Given problem 1 — Copy the thread on reading TSV files, starting at "Closed HedvigS closed" and ending at "full.names = T)", substituting "partial success" for "limited success".
Given problem 2 — In the thread on reading TSV files, what error does the code produce?

Extract to read —
Closed HedvigS closed 3 years ago
What about using data_table::fread
? This seemed to handle the tsvs, see https://github.com/glottobank/Grambank/pull/1277#issuecomment-811835750
I'm trying it out now, with limited success. I run into trouble with duplicate names. Trying to chase down what that might mean.
Here's what it looks like in case anyone has any ideas. I'll continue debugging.
library(tidyverse)
library(data.table)
fns <- list.files("../Grambank/original_sheets/", pattern = ".*.tsv", full.names = T)
All_raw <- fns[1:100] %>%
map_df(
function(x) data.table::fread(x , fill = TRUE, sep = "\t",
) %>%
mutate(across(everything(), as.character)))
Error: Can't transform a data frame with duplicate names.

A run of rows
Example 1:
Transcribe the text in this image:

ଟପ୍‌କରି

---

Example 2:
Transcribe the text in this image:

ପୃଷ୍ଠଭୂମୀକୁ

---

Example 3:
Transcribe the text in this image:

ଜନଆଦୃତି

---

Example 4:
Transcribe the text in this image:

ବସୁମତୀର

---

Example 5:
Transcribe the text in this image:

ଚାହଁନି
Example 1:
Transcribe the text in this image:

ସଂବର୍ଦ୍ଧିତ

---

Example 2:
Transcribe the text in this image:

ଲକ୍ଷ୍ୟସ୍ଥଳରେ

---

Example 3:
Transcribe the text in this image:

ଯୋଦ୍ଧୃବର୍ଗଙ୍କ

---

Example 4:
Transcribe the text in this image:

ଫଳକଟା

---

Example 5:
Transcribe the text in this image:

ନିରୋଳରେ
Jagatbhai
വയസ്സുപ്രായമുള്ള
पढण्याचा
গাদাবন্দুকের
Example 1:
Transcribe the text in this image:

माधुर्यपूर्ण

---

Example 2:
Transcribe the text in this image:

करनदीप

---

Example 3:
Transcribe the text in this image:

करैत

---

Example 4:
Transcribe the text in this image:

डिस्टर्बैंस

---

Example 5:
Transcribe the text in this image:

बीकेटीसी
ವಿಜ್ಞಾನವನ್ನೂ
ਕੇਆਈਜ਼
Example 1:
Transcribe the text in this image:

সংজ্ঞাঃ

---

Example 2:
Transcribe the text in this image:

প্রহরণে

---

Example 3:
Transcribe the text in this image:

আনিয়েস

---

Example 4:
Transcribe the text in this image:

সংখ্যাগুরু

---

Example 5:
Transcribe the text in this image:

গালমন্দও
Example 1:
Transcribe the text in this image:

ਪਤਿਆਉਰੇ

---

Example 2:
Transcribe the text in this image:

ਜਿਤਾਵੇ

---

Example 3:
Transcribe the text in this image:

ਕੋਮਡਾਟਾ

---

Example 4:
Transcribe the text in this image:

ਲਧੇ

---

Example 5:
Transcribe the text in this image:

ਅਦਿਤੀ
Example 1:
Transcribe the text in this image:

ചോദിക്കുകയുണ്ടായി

Worked solution 1 —
Closed HedvigS closed 3 years ago
What about using data_table::fread
? This seemed to handle the tsvs, see https://github.com/glottobank/Grambank/pull/1277#issuecomment-811835750
I'm trying it out now, with partial success. I run into trouble with duplicate names. Trying to chase down what that might mean.
Here's what it looks like in case anyone has any ideas. I'll continue debugging.
library(tidyverse)
library(data.table)
fns <- list.files("../Grambank/original_sheets/", pattern = ".*.tsv", full.names = T)

Worked solution 2 — Error: Can't transform a data frame with duplicate names.